Ok yes, so it’s a little early to be thinking about my son and the future women in his life right now, I’ll admit that.
But today is no ordinary day.
Today, my baby boy, turns one.
I wonder about what the future holds for him, my son.
Who will he become?
These hands, holding on to my face for dear life, drawing me near.
Will they slide a shining ring upon another’s finger?
These lips, imparting slobbery kisses over my own.
Whose face will they one day softly graze?
These arms, wrapped so tightly around my own.
Who will they hold someday?
And as much as I am struggling with believing the fact that today I have a one-year-old (seriously, I have no idea where the last year of my life just went. And why do I still look like I’m pregnant??) I am slowly learning the lesson that comes to the mothers of sons.

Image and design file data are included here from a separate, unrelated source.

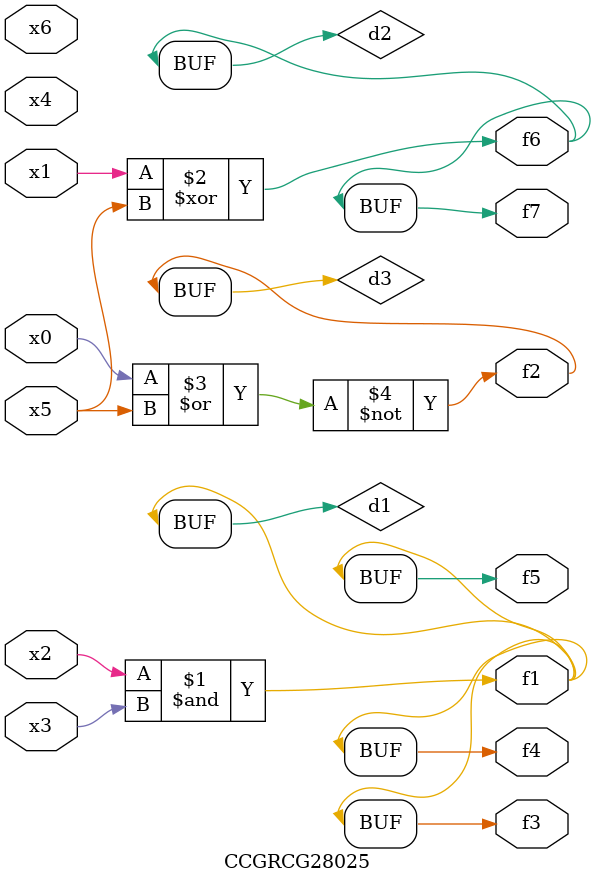
<source format=v>
module CCGRCG28025(
	input x0, x1, x2, x3, x4, x5, x6,
	output f1, f2, f3, f4, f5, f6, f7
);

	wire d1, d2, d3;

	and (d1, x2, x3);
	xor (d2, x1, x5);
	nor (d3, x0, x5);
	assign f1 = d1;
	assign f2 = d3;
	assign f3 = d1;
	assign f4 = d1;
	assign f5 = d1;
	assign f6 = d2;
	assign f7 = d2;
endmodule

</source>
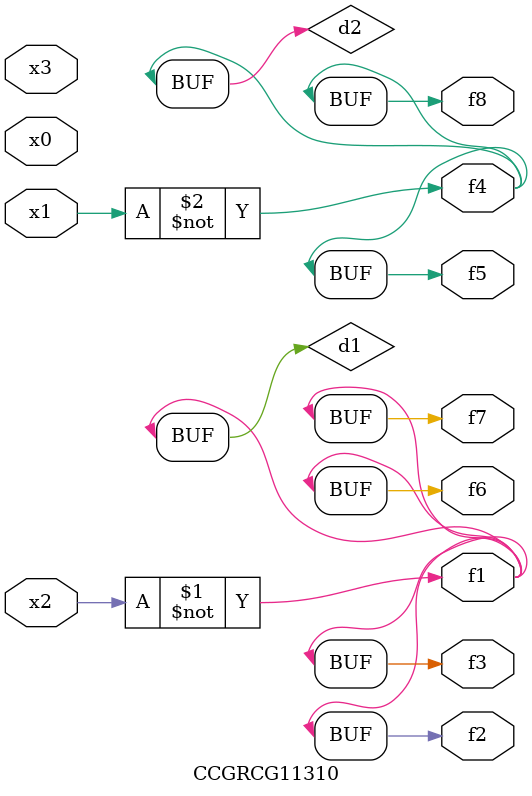
<source format=v>
module CCGRCG11310(
	input x0, x1, x2, x3,
	output f1, f2, f3, f4, f5, f6, f7, f8
);

	wire d1, d2;

	xnor (d1, x2);
	not (d2, x1);
	assign f1 = d1;
	assign f2 = d1;
	assign f3 = d1;
	assign f4 = d2;
	assign f5 = d2;
	assign f6 = d1;
	assign f7 = d1;
	assign f8 = d2;
endmodule

</source>
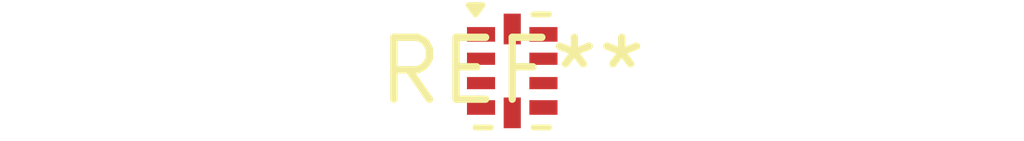
<source format=kicad_pcb>
(kicad_pcb (version 20240108) (generator pcbnew)

  (general
    (thickness 1.6)
  )

  (paper "A4")
  (layers
    (0 "F.Cu" signal)
    (31 "B.Cu" signal)
    (32 "B.Adhes" user "B.Adhesive")
    (33 "F.Adhes" user "F.Adhesive")
    (34 "B.Paste" user)
    (35 "F.Paste" user)
    (36 "B.SilkS" user "B.Silkscreen")
    (37 "F.SilkS" user "F.Silkscreen")
    (38 "B.Mask" user)
    (39 "F.Mask" user)
    (40 "Dwgs.User" user "User.Drawings")
    (41 "Cmts.User" user "User.Comments")
    (42 "Eco1.User" user "User.Eco1")
    (43 "Eco2.User" user "User.Eco2")
    (44 "Edge.Cuts" user)
    (45 "Margin" user)
    (46 "B.CrtYd" user "B.Courtyard")
    (47 "F.CrtYd" user "F.Courtyard")
    (48 "B.Fab" user)
    (49 "F.Fab" user)
    (50 "User.1" user)
    (51 "User.2" user)
    (52 "User.3" user)
    (53 "User.4" user)
    (54 "User.5" user)
    (55 "User.6" user)
    (56 "User.7" user)
    (57 "User.8" user)
    (58 "User.9" user)
  )

  (setup
    (pad_to_mask_clearance 0)
    (pcbplotparams
      (layerselection 0x00010fc_ffffffff)
      (plot_on_all_layers_selection 0x0000000_00000000)
      (disableapertmacros false)
      (usegerberextensions false)
      (usegerberattributes false)
      (usegerberadvancedattributes false)
      (creategerberjobfile false)
      (dashed_line_dash_ratio 12.000000)
      (dashed_line_gap_ratio 3.000000)
      (svgprecision 4)
      (plotframeref false)
      (viasonmask false)
      (mode 1)
      (useauxorigin false)
      (hpglpennumber 1)
      (hpglpenspeed 20)
      (hpglpendiameter 15.000000)
      (dxfpolygonmode false)
      (dxfimperialunits false)
      (dxfusepcbnewfont false)
      (psnegative false)
      (psa4output false)
      (plotreference false)
      (plotvalue false)
      (plotinvisibletext false)
      (sketchpadsonfab false)
      (subtractmaskfromsilk false)
      (outputformat 1)
      (mirror false)
      (drillshape 1)
      (scaleselection 1)
      (outputdirectory "")
    )
  )

  (net 0 "")

  (footprint "Texas_R-PUQFN-N10" (layer "F.Cu") (at 0 0))

)

</source>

The lesson of learning to let go.
Because being the mother of a son means learning, with each shaky step and dimpled grin, how it feels to live each day like it’s normal for a little piece of your heart to break. How to pretend, with a smile on my face and a brave front, to reconcile with the fact that today, my baby boy is one wobbly step closer to becoming a man.

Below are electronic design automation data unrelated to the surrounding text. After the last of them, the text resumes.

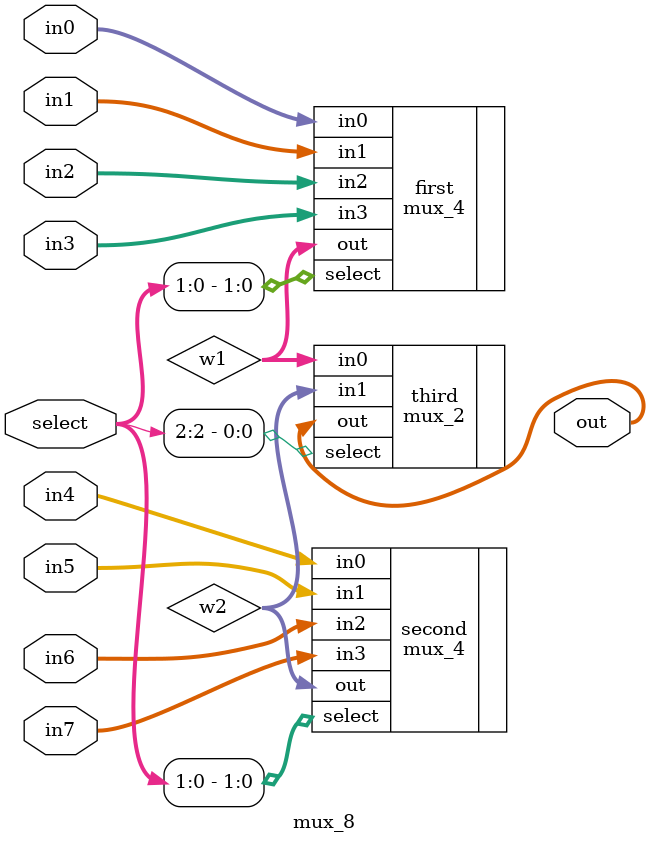
<source format=v>
module mux_8 (
    out, select, in0, in1, in2, in3, in4, in5, in6, in7
);
    input [2:0] select;
    input [31:0] in0, in1, in2, in3, in4, in5, in6, in7;
    output [31:0] out;
    wire [31:0] w1, w2;
    mux_4 first(.out(w1), .select(select[1:0]), .in0(in0), .in1(in1), .in2(in2), .in3(in3));
    mux_4 second(.out(w2), .select(select[1:0]), .in0(in4), .in1(in5), .in2(in6), .in3(in7));
    mux_2 third(.out(out), .select(select[2]), .in0(w1), .in1(w2));
endmodule
</source>
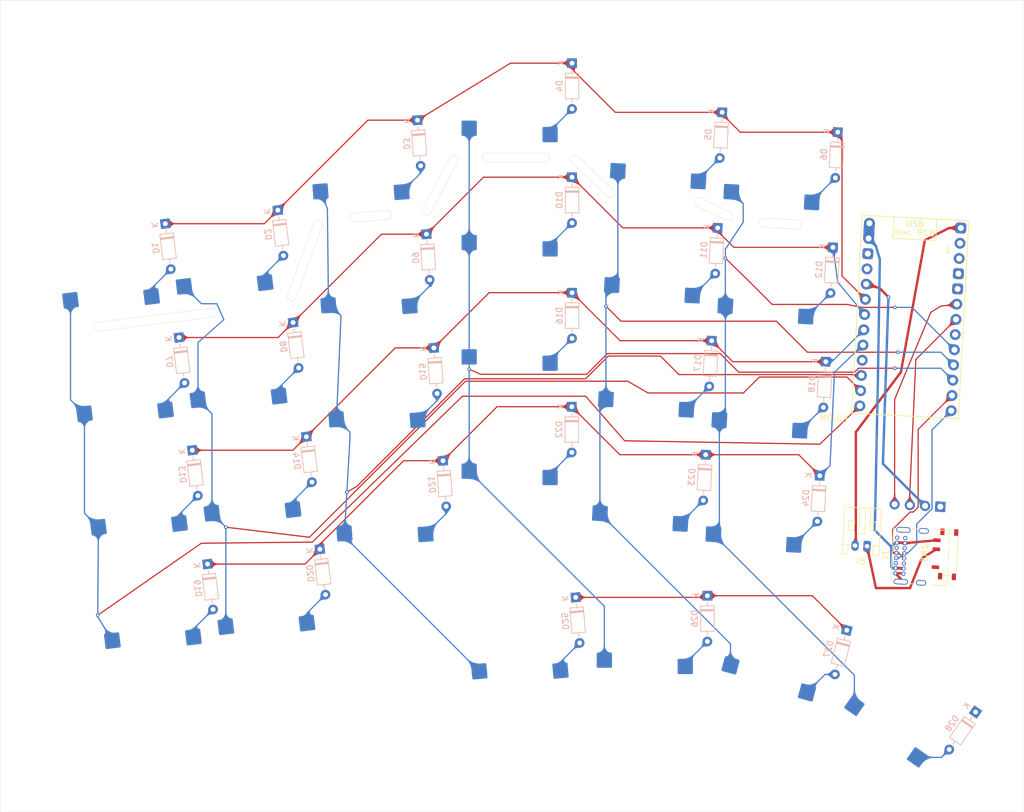
<source format=kicad_pcb>
(kicad_pcb
	(version 20241229)
	(generator "pcbnew")
	(generator_version "9.0")
	(general
		(thickness 1.6)
		(legacy_teardrops no)
	)
	(paper "A4")
	(layers
		(0 "F.Cu" signal)
		(2 "B.Cu" signal)
		(9 "F.Adhes" user "F.Adhesive")
		(11 "B.Adhes" user "B.Adhesive")
		(13 "F.Paste" user)
		(15 "B.Paste" user)
		(5 "F.SilkS" user "F.Silkscreen")
		(7 "B.SilkS" user "B.Silkscreen")
		(1 "F.Mask" user)
		(3 "B.Mask" user)
		(17 "Dwgs.User" user "User.Drawings")
		(19 "Cmts.User" user "User.Comments")
		(21 "Eco1.User" user "User.Eco1")
		(23 "Eco2.User" user "User.Eco2")
		(25 "Edge.Cuts" user)
		(27 "Margin" user)
		(31 "F.CrtYd" user "F.Courtyard")
		(29 "B.CrtYd" user "B.Courtyard")
		(35 "F.Fab" user)
		(33 "B.Fab" user)
		(39 "User.1" user)
		(41 "User.2" user)
		(43 "User.3" user)
		(45 "User.4" user)
	)
	(setup
		(pad_to_mask_clearance 0)
		(allow_soldermask_bridges_in_footprints no)
		(tenting front back)
		(pcbplotparams
			(layerselection 0x00000000_00000000_55555555_57575558)
			(plot_on_all_layers_selection 0x00000000_00000000_00000000_00000000)
			(disableapertmacros no)
			(usegerberextensions no)
			(usegerberattributes yes)
			(usegerberadvancedattributes yes)
			(creategerberjobfile yes)
			(dashed_line_dash_ratio 12.000000)
			(dashed_line_gap_ratio 3.000000)
			(svgprecision 4)
			(plotframeref no)
			(mode 1)
			(useauxorigin no)
			(hpglpennumber 1)
			(hpglpenspeed 20)
			(hpglpendiameter 15.000000)
			(pdf_front_fp_property_popups yes)
			(pdf_back_fp_property_popups yes)
			(pdf_metadata yes)
			(pdf_single_document no)
			(dxfpolygonmode yes)
			(dxfimperialunits yes)
			(dxfusepcbnewfont yes)
			(psnegative no)
			(psa4output no)
			(plot_black_and_white yes)
			(sketchpadsonfab no)
			(plotpadnumbers no)
			(hidednponfab no)
			(sketchdnponfab yes)
			(crossoutdnponfab yes)
			(subtractmaskfromsilk no)
			(outputformat 4)
			(mirror no)
			(drillshape 0)
			(scaleselection 1)
			(outputdirectory "/home/david/Desktop/Testfile")
		)
	)
	(net 0 "")
	(net 1 "LRow-1")
	(net 2 "Net-(D1-A)")
	(net 3 "Net-(D2-A)")
	(net 4 "Net-(D3-A)")
	(net 5 "Net-(D4-A)")
	(net 6 "Net-(D5-A)")
	(net 7 "Net-(D6-A)")
	(net 8 "Net-(D7-A)")
	(net 9 "LRow-2")
	(net 10 "Net-(D8-A)")
	(net 11 "Net-(D9-A)")
	(net 12 "Net-(D10-A)")
	(net 13 "Net-(D11-A)")
	(net 14 "Net-(D12-A)")
	(net 15 "LRow-3")
	(net 16 "Net-(D13-A)")
	(net 17 "Net-(D14-A)")
	(net 18 "Net-(D15-A)")
	(net 19 "Net-(D16-A)")
	(net 20 "Net-(D17-A)")
	(net 21 "Net-(D18-A)")
	(net 22 "Net-(D19-A)")
	(net 23 "LRow-4")
	(net 24 "Net-(D20-A)")
	(net 25 "Net-(D21-A)")
	(net 26 "Net-(D22-A)")
	(net 27 "Net-(D23-A)")
	(net 28 "Net-(D24-A)")
	(net 29 "LRow-5")
	(net 30 "Net-(D25-A)")
	(net 31 "Net-(D26-A)")
	(net 32 "Net-(D27-A)")
	(net 33 "Net-(D28-A)")
	(net 34 "PWR_Positive")
	(net 35 "GND")
	(net 36 "TX")
	(net 37 "RX")
	(net 38 "unconnected-(J1-CC1-PadA5)")
	(net 39 "unconnected-(J1-SBU1-PadA8)")
	(net 40 "unconnected-(J1-SBU2-PadB8)")
	(net 41 "unconnected-(J1-CC2-PadB5)")
	(net 42 "+3.3V")
	(net 43 "Net-(J2-SDA)")
	(net 44 "Net-(J2-SCL)")
	(net 45 "PWR_Negative")
	(net 46 "BATTERY_Positive")
	(net 47 "LCol-1")
	(net 48 "LCol-2")
	(net 49 "LCol-3")
	(net 50 "LCol-4")
	(net 51 "LCol-5")
	(net 52 "LCol-6")
	(net 53 "unconnected-(MCUL1-RST-Pad15)")
	(net 54 "unconnected-(MCUL1-P0.22-Pad7)")
	(net 55 "unconnected-(MCUL1-BAT+-Pad29)")
	(net 56 "unconnected-(MCUL1-P0.06-Pad1)")
	(net 57 "unconnected-(MCUL1-P0.08-Pad2)")
	(net 58 "unconnected-(SW2-A-Pad1)")
	(footprint "ScottoKeebs_Components:OLED_128x32" (layer "F.Cu") (at 156.202731 126 87))
	(footprint "marbastlib-various:SW_MSK12C02-HB" (layer "F.Cu") (at 167.379503 132.851588 -93))
	(footprint "Connector_JST:JST_PH_S2B-PH-K_1x02_P2.00mm_Horizontal" (layer "F.Cu") (at 153.870407 131.498978 177))
	(footprint "Connector_USB:USB_C_Receptacle_GCT_USB4085" (layer "F.Cu") (at 158.574817 136.010271 87))
	(footprint "marbastlib-xp-promicroish:SuperMini_nRF52840_AH_USBdn" (layer "F.Cu") (at 161.011357 94.563135 -3))
	(footprint "ai03_ks33hotswap:Gateron-KS33-Hotswap-1U" (layer "B.Cu") (at 138.147972 87.175138 177))
	(footprint "ai03_ks33hotswap:Gateron-KS33-Hotswap-1U" (layer "B.Cu") (at 117.260919 121.729349 177))
	(footprint "ai03_ks33hotswap:Gateron-KS33-Hotswap-1U" (layer "B.Cu") (at 28.228171 84.917863 -173))
	(footprint "Diode_THT:D_DO-35_SOD27_P7.62mm_Horizontal" (layer "B.Cu") (at 81.734228 98.449281 -86))
	(footprint "Diode_THT:D_DO-35_SOD27_P7.62mm_Horizontal" (layer "B.Cu") (at 127 116.25 -93))
	(footprint "Diode_THT:D_DO-35_SOD27_P7.62mm_Horizontal" (layer "B.Cu") (at 127.284412 139.75 -90))
	(footprint "Diode_THT:D_DO-35_SOD27_P7.62mm_Horizontal" (layer "B.Cu") (at 83.25 117.25 -86))
	(footprint "Diode_THT:D_DO-35_SOD27_P7.62mm_Horizontal" (layer "B.Cu") (at 129 78.445222 -93))
	(footprint "Diode_THT:D_DO-35_SOD27_P7.62mm_Horizontal" (layer "B.Cu") (at 128 97.25 -93))
	(footprint "Diode_THT:D_DO-35_SOD27_P7.62mm_Horizontal" (layer "B.Cu") (at 104.75 70 -90))
	(footprint "Diode_THT:D_DO-35_SOD27_P7.62mm_Horizontal" (layer "B.Cu") (at 171.935327 159.129031 -125))
	(footprint "ai03_ks33hotswap:Gateron-KS33-Hotswap-1U" (layer "B.Cu") (at 32.871393 122.733872 -173))
	(footprint "Diode_THT:D_DO-35_SOD27_P7.62mm_Horizontal" (layer "B.Cu") (at 148.1994 81.695222 -93))
	(footprint "ai03_ks33hotswap:Gateron-KS33-Hotswap-1U" (layer "B.Cu") (at 120.251919 64.657671 177))
	(footprint "Diode_THT:D_DO-35_SOD27_P7.62mm_Horizontal" (layer "B.Cu") (at 104.7 108.25 -90))
	(footprint "ai03_ks33hotswap:Gateron-KS33-Hotswap-1U"
		(layer "B.Cu")
		(uuid "40705a88-16d4-499e-a512-ff64ae4cfe3d")
		(at 35.193004 141.641875 -173)
		(property "Reference" "S19"
			(at 0 3.500001 7)
			(layer "Dwgs.User")
			(uuid "1a3711ac-980d-4698-92e1-38f3e484642c")
			(effects
				(font
					(size 0.8 0.8)
					(thickness 0.15)
				)
			)
		)
		(property "Value" "Keyswitch"
			(at -0.000001 7.937501 7)
			(layer "Dwgs.User")
			(uuid "7c6ade29-e110-4a59-809c-e30ace3b5184")
			(effects
				(font
					(size 0.8 0.8)
					(thickness 0.15)
				)
			)
		)
		(property "Datasheet" ""
			(at 0 0 7)
			(unlocked yes)
			(layer "F.Fab")
			(hide yes)
			(uuid "6778bbc1-3d1d-4414-a703-add255220863")
			(effects
				(font
					(size 1.27 1.27)
					(thickness 0.15)
				)
			)
		)
		(property "Description" "Push button switch, normally open, two pins, 45° tilted"
			(at 0 0 7)
			(unlocked yes)
			(layer "F.Fab")
			(hide yes)
			(uuid "14027e1f-fbbe-4b0a-b69f-0ea1f4f9c427")
			(effects
				(font
					(size 1.27 1.27)
					(thickness 0.15)
				)
			)
		)
		(path "/0424e90b-4778-4ac4-a5ed-2ac34fa40ce2")
		(sheetname "/")
		(sheetfile "Quaero.kicad_sch")
		(attr smd)
		(fp_line
			(start 9.525 9.525)
			(end -9.525 9.525)
			(stroke
				(width 0.15)
				(type solid)
			)
			(layer "Dwgs.User")
			(uuid "a8492b3a-f408-41ec-bfb6-b8a7a2061807")
		)
		(fp_line
			(start 9.525 -9.525)
			(end 9.525 9.525)
			(stroke
				(width 0.15)
				(type solid)
			)
			(layer "Dwgs.User")
			(uuid "d9a522f9-87e9-479e-9262-89269b9ebc8e")
		)
		(fp_line
			(start 9.525 -9.525)
			(end -9.525 -9.525)
			(stroke
				(width 0.15)
				(type solid)
			)
			(layer "Dwgs.User")
			(uuid "b5e2195f-557f-4865-80f6-18fc767d8c14")
		)
		(fp_line
			(start 6.999999 7)
			(end 5 7)
			(stroke
				(width 0.15)
				(type solid)
			)
			(layer "Dwgs.User")
			(uuid "52d68134-4c86-4374-bc2d-dea75123c9a9")
		)
		(fp_line
			(start 7 5.000001)
			(end 6.999999 7)
			(stroke
				(
... [862585 chars truncated]
</source>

Which is why today, I can’t help but think of the man my son will become…
And the woman who will someday win his heart.
I can’t help but think of a life filled with love for all of my children and as the mother of a son, I have a deep respect for my mother-in-law in how gracefully she has navigated the daughter-in-law dance. It can’t be easy, for us mothers, to see another woman replace the little boys who once had eyes for us alone.

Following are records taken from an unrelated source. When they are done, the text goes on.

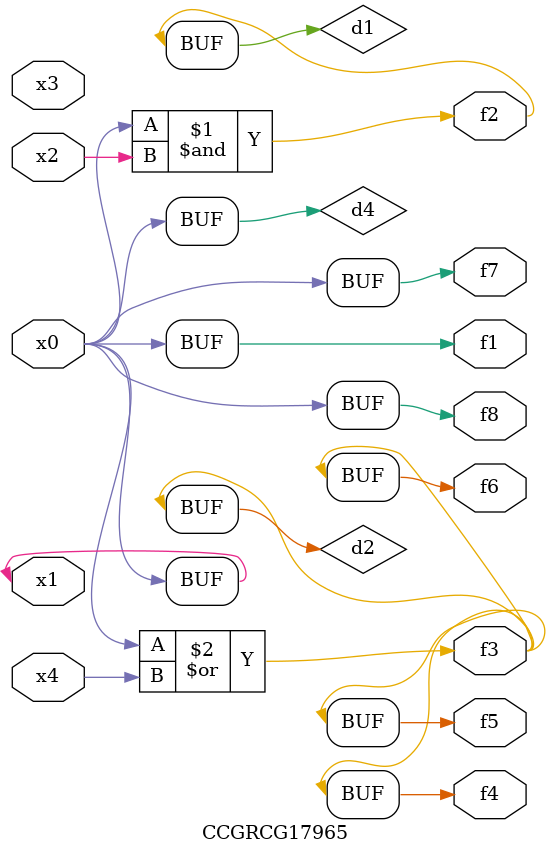
<source format=v>
module CCGRCG17965(
	input x0, x1, x2, x3, x4,
	output f1, f2, f3, f4, f5, f6, f7, f8
);

	wire d1, d2, d3, d4;

	and (d1, x0, x2);
	or (d2, x0, x4);
	nand (d3, x0, x2);
	buf (d4, x0, x1);
	assign f1 = d4;
	assign f2 = d1;
	assign f3 = d2;
	assign f4 = d2;
	assign f5 = d2;
	assign f6 = d2;
	assign f7 = d4;
	assign f8 = d4;
endmodule

</source>
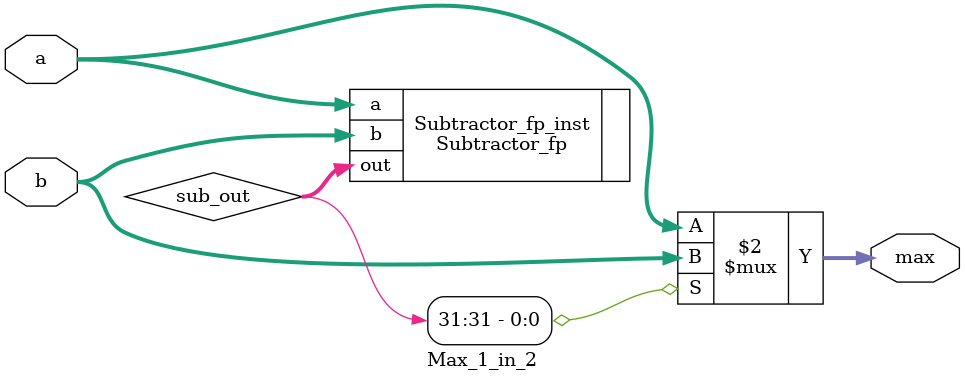
<source format=v>
`timescale 1ns / 1ps

module Max_1_in_2(
    a,
    b,
    max
    );
    
    input wire [31:0] a, b;
    output [31:0] max;
		
	 wire [31:0] sub_out;
	 
	 assign max = (sub_out[31] == 1'b0) ? a : b;
	
    Subtractor_fp Subtractor_fp_inst (     .a(a),
														 .b(b),
														 .out(sub_out)
													);

endmodule







</source>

I know that I will face my own dance someday.
So to the woman who will someday hold the hands I have held and kiss the lips I have fed, I want you to know that I am doing my best to raise a son who will treat you with a love that lets you grow and explore. With a love that places you above all else. With a love that knows no bounds.
With the love of a mother’s heart.
Because, I assure you, there is no greater kind.